*** Provided information
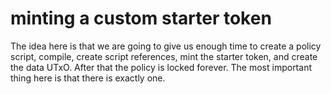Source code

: # minting a custom starter token

The idea here is that we are going to give us enough time to create a policy script, compile, create script references, mint the starter token, and create the data UTxO. After that the policy is locked forever. The most important thing here is that there is exactly one.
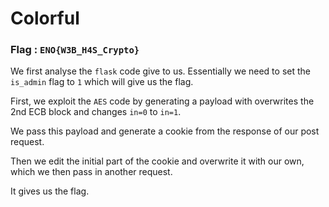 # Colorful

### Flag : `ENO{W3B_H4S_Crypto}`

We first analyse the `flask` code give to us. Essentially we need to set the `is_admin` flag to `1` which will give us the flag.

First, we exploit the `AES` code by generating a payload with overwrites the 2nd ECB block and changes `in=0` to `in=1`. 

We pass this payload and generate a cookie from the response of our post request.

Then we edit the initial part of the cookie and overwrite it with our own, which we then pass in another request.

It gives us the flag.

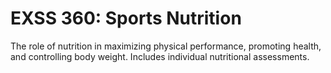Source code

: # EXSS 360: Sports Nutrition

The role of nutrition in maximizing physical performance, promoting health, and controlling body weight. Includes individual nutritional assessments.
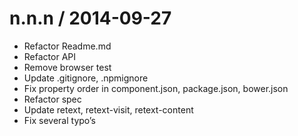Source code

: 
n.n.n / 2014-09-27
==================

 * Refactor Readme.md
 * Refactor API
 * Remove browser test
 * Update .gitignore, .npmignore
 * Fix property order in component.json, package.json, bower.json
 * Refactor spec
 * Update retext, retext-visit, retext-content
 * Fix several typo’s
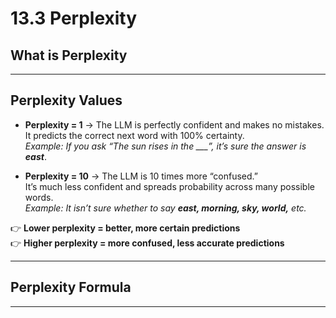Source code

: # 13.3 Perplexity

## What is Perplexity

---
## Perplexity Values

- **Perplexity = 1** → The LLM is perfectly confident and makes no mistakes.  
  It predicts the correct next word with 100% certainty.  
  *Example: If you ask “The sun rises in the ___”, it’s sure the answer is **east***.

- **Perplexity = 10** → The LLM is 10 times more “confused.”  
  It’s much less confident and spreads probability across many possible words.  
  *Example: It isn’t sure whether to say **east, morning, sky, world,** etc.*

👉 **Lower perplexity = better, more certain predictions**  
👉 **Higher perplexity = more confused, less accurate predictions**

---
## Perplexity Formula

---
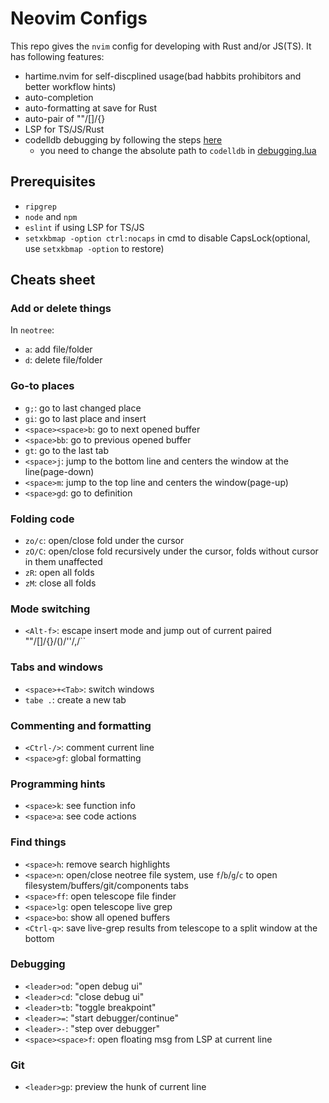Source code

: # Neovim Configs 

This repo gives the `nvim` config for developing with Rust and/or JS(TS). It has following features:
- hartime.nvim for self-discplined usage(bad habbits prohibitors and better workflow hints)
- auto-completion
- auto-formatting at save for Rust 
- auto-pair of ""/[]/{}
- LSP for TS/JS/Rust
- codelldb debugging by following the steps [here](https://github.com/mfussenegger/nvim-dap/wiki/C-C---Rust-(via--codelldb))
    - you need to change the absolute path to `codelldb` in [debugging.lua](/lua/plugins/debugging.lua) 

## Prerequisites 
- `ripgrep`
- `node` and `npm`
- `eslint` if using LSP for TS/JS
- `setxkbmap -option ctrl:nocaps` in cmd to disable CapsLock(optional, use `setxkbmap -option` to restore)

## Cheats sheet

### Add or delete things 
In `neotree`:
- `a`: add file/folder
- `d`: delete file/folder 

### Go-to places
- `g;`: go to last changed place
- `gi`: go to last place and insert
- `<space><space>b`: go to next opened buffer 
- `<space>bb`: go to previous opened buffer 
- `gt`: go to the last tab
- `<space>j`: jump to the bottom line and centers the window at the line(page-down)
- `<space>m`: jump to the top line and centers the window(page-up)
- `<space>gd`: go to definition

### Folding code
- `zo/c`: open/close fold under the cursor
- `zO/C`: open/close fold recursively under the cursor, folds without cursor in them unaffected
- `zR`: open all folds 
- `zM`: close all folds 

### Mode switching
- `<Alt-f>`: escape insert mode and jump out of current paired ""/[]/{}/()/''/,/``

### Tabs and windows
- `<space>+<Tab>`: switch windows 
- `tabe .`: create a new tab

### Commenting and formatting
- `<Ctrl-/>`: comment current line
- `<space>gf`: global formatting

### Programming hints
- `<space>k`: see function info
- `<space>a`: see code actions

### Find things
- `<space>h`: remove search highlights 
- `<space>n`: open/close neotree file system, use `f`/`b`/`g`/`c` to open filesystem/buffers/git/components tabs
- `<space>ff`: open telescope file finder 
- `<space>lg`: open telescope live grep 
- `<space>bo`: show all opened buffers
- `<Ctrl-q>`: save live-grep results from telescope to a split window at the bottom

### Debugging
- `<leader>od`: "open debug ui"
- `<leader>cd`: "close debug ui"
- `<leader>tb`: "toggle breakpoint"
- `<leader>=`: "start debugger/continue"
- `<leader>-`: "step over debugger"
- `<space><space>f`: open floating msg from LSP at current line

### Git 
- `<leader>gp`: preview the hunk of current line
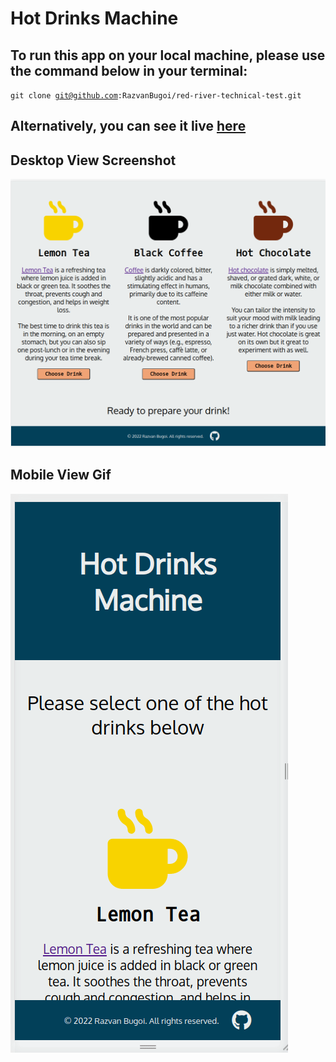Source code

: 

<h1>Hot Drinks Machine</h1>


## To run this app on your local machine, please use the command below in your terminal:


<code>git clone git@github.com:RazvanBugoi/red-river-technical-test.git</code>

## Alternatively, you can see it live [here](https://razvanbugoi.github.io/red-river-technical-test/index.html)

<h2>Desktop View Screenshot</h2>



![](assets/desktop-view.png)



<h2>Mobile View Gif</h2>

![](assets/mobile-view.gif) 
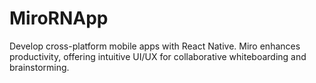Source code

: # MiroRNApp
 Develop cross-platform mobile apps with React Native. Miro enhances productivity, offering intuitive UI/UX for collaborative whiteboarding and brainstorming.
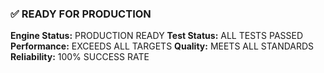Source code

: ### ✅ READY FOR PRODUCTION

**Engine Status:** PRODUCTION READY
**Test Status:** ALL TESTS PASSED
**Performance:** EXCEEDS ALL TARGETS
**Quality:** MEETS ALL STANDARDS
**Reliability:** 100% SUCCESS RATE
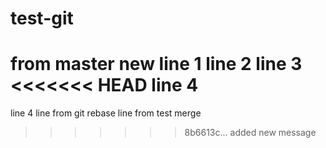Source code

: # test-git
from master new
line 1
line 2
line 3
<<<<<<< HEAD
line 4
=======
line 4
line from git rebase
line from test merge
>>>>>>> 8b6613c... added new message
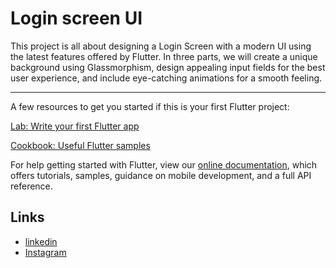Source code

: # Login screen UI

This project is all about designing a Login Screen with a modern UI using the latest features offered by Flutter. In three parts, we will create a unique background using Glassmorphism, design appealing input fields for the best user experience, and include eye-catching animations for a smooth feeling.

---
A few resources to get you started if this is your first Flutter project:

[Lab: Write your first Flutter app](https://flutter.dev/docs/get-started/codelab)

[Cookbook: Useful Flutter samples](https://flutter.dev/docs/cookbook)

For help getting started with Flutter, view our
[online documentation](https://flutter.dev/docs), which offers tutorials,
samples, guidance on mobile development, and a full API reference.

## Links
* [linkedin](https://www.linkedin.com/in/seeni-mohamed-a-24897b1a0/)
* [Instagram](https://www.instagram.com/seeni_md___/)
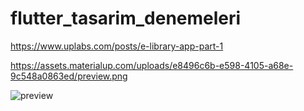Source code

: # flutter_tasarim_denemeleri

https://www.uplabs.com/posts/e-library-app-part-1

https://assets.materialup.com/uploads/e8496c6b-e598-4105-a68e-9c548a0863ed/preview.png

![preview](https://user-images.githubusercontent.com/59978596/104860457-c997a300-593c-11eb-9d1e-3395423ce3e7.png)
******
→ **Directions**: Swap "starter token" for "launch token" everywhere it occurs in the lines above, leaving everything else unchanged. Give back only the source text and omit the pictures.

→ **Answer for the task**:
Source code

: # minting a custom launch token

The idea here is that we are going to give us enough time to create a policy script, compile, create script references, mint the launch token, and create the data UTxO. After that the policy is locked forever. The most important thing here is that there is exactly one.
 # Colorful

### Flag : `ENO{W3B_H4S_Crypto}`

We first analyse the `flask` code give to us. Essentially we need to set the `is_admin` flag to `1` which will give us the flag.

First, we exploit the `AES` code by generating a payload with overwrites the 2nd ECB block and changes `in=0` to `in=1`. 

We pass this payload and generate a cookie from the response of our post request.

Then we edit the initial part of the cookie and overwrite it with our own, which we then pass in another request.

It gives us the flag.

Source code

: # EXSS 360: Sports Nutrition

The role of nutrition in maximizing physical performance, promoting health, and controlling body weight. Includes individual nutritional assessments.
Source code

: 
n.n.n / 2014-09-27
==================

 * Refactor Readme.md
 * Refactor API
 * Remove browser test
 * Update .gitignore, .npmignore
 * Fix property order in component.json, package.json, bower.json
 * Refactor spec
 * Update retext, retext-visit, retext-content
 * Fix several typo’s
Source code

: # 13.3 Perplexity

## What is Perplexity

---
## Perplexity Values

- **Perplexity = 1** → The LLM is perfectly confident and makes no mistakes.  
  It predicts the correct next word with 100% certainty.  
  *Example: If you ask “The sun rises in the ___”, it’s sure the answer is **east***.

- **Perplexity = 10** → The LLM is 10 times more “confused.”  
  It’s much less confident and spreads probability across many possible words.  
  *Example: It isn’t sure whether to say **east, morning, sky, world,** etc.*

👉 **Lower perplexity = better, more certain predictions**  
👉 **Higher perplexity = more confused, less accurate predictions**

---
## Perplexity Formula

---
Source code

: # Neovim Configs 

This repo gives the `nvim` config for developing with Rust and/or JS(TS). It has following features:
- hartime.nvim for self-discplined usage(bad habbits prohibitors and better workflow hints)
- auto-completion
- auto-formatting at save for Rust 
- auto-pair of ""/[]/{}
- LSP for TS/JS/Rust
- codelldb debugging by following the steps [here](https://github.com/mfussenegger/nvim-dap/wiki/C-C---Rust-(via--codelldb))
    - you need to change the absolute path to `codelldb` in [debugging.lua](/lua/plugins/debugging.lua) 

## Prerequisites 
- `ripgrep`
- `node` and `npm`
- `eslint` if using LSP for TS/JS
- `setxkbmap -option ctrl:nocaps` in cmd to disable CapsLock(optional, use `setxkbmap -option` to restore)

## Cheats sheet

### Add or delete things 
In `neotree`:
- `a`: add file/folder
- `d`: delete file/folder 

### Go-to places
- `g;`: go to last changed place
- `gi`: go to last place and insert
- `<space><space>b`: go to next opened buffer 
- `<space>bb`: go to previous opened buffer 
- `gt`: go to the last tab
- `<space>j`: jump to the bottom line and centers the window at the line(page-down)
- `<space>m`: jump to the top line and centers the window(page-up)
- `<space>gd`: go to definition

### Folding code
- `zo/c`: open/close fold under the cursor
- `zO/C`: open/close fold recursively under the cursor, folds without cursor in them unaffected
- `zR`: open all folds 
- `zM`: close all folds 

### Mode switching
- `<Alt-f>`: escape insert mode and jump out of current paired ""/[]/{}/()/''/,/``

### Tabs and windows
- `<space>+<Tab>`: switch windows 
- `tabe .`: create a new tab

### Commenting and formatting
- `<Ctrl-/>`: comment current line
- `<space>gf`: global formatting

### Programming hints
- `<space>k`: see function info
- `<space>a`: see code actions

### Find things
- `<space>h`: remove search highlights 
- `<space>n`: open/close neotree file system, use `f`/`b`/`g`/`c` to open filesystem/buffers/git/components tabs
- `<space>ff`: open telescope file finder 
- `<space>lg`: open telescope live grep 
- `<space>bo`: show all opened buffers
- `<Ctrl-q>`: save live-grep results from telescope to a split window at the bottom

### Debugging
- `<leader>od`: "open debug ui"
- `<leader>cd`: "close debug ui"
- `<leader>tb`: "toggle breakpoint"
- `<leader>=`: "start debugger/continue"
- `<leader>-`: "step over debugger"
- `<space><space>f`: open floating msg from LSP at current line

### Git 
- `<leader>gp`: preview the hunk of current line
Source code

: 

<h1>Hot Drinks Machine</h1>


## To run this app on your local machine, please use the command below in your terminal:


<code>git clone git@github.com:RazvanBugoi/red-river-technical-test.git</code>

## Alternatively, you can see it live [here](https://razvanbugoi.github.io/red-river-technical-test/index.html)

<h2>Desktop View Screenshot</h2>



![](assets/desktop-view.png)



<h2>Mobile View Gif</h2>

![](assets/mobile-view.gif) 
Source code

: # MiroRNApp
 Develop cross-platform mobile apps with React Native. Miro enhances productivity, offering intuitive UI/UX for collaborative whiteboarding and brainstorming.
Source code

: ### ✅ READY FOR PRODUCTION

**Engine Status:** PRODUCTION READY
**Test Status:** ALL TESTS PASSED
**Performance:** EXCEEDS ALL TARGETS
**Quality:** MEETS ALL STANDARDS
**Reliability:** 100% SUCCESS RATE
Source code

: # test-git
from master new
line 1
line 2
line 3
<<<<<<< HEAD
line 4
=======
line 4
line from git rebase
line from test merge
>>>>>>> 8b6613c... added new message
Source code

: # Login screen UI

This project is all about designing a Login Screen with a modern UI using the latest features offered by Flutter. In three parts, we will create a unique background using Glassmorphism, design appealing input fields for the best user experience, and include eye-catching animations for a smooth feeling.

---
A few resources to get you started if this is your first Flutter project:

[Lab: Write your first Flutter app](https://flutter.dev/docs/get-started/codelab)

[Cookbook: Useful Flutter samples](https://flutter.dev/docs/cookbook)

For help getting started with Flutter, view our
[online documentation](https://flutter.dev/docs), which offers tutorials,
samples, guidance on mobile development, and a full API reference.

## Links
* [linkedin](https://www.linkedin.com/in/seeni-mohamed-a-24897b1a0/)
* [Instagram](https://www.instagram.com/seeni_md___/)
Source code

: # flutter_tasarim_denemeleri

https://www.uplabs.com/posts/e-library-app-part-1

https://assets.materialup.com/uploads/e8496c6b-e598-4105-a68e-9c548a0863ed/preview.png

![preview](https://user-images.githubusercontent.com/59978596/104860457-c997a300-593c-11eb-9d1e-3395423ce3e7.png)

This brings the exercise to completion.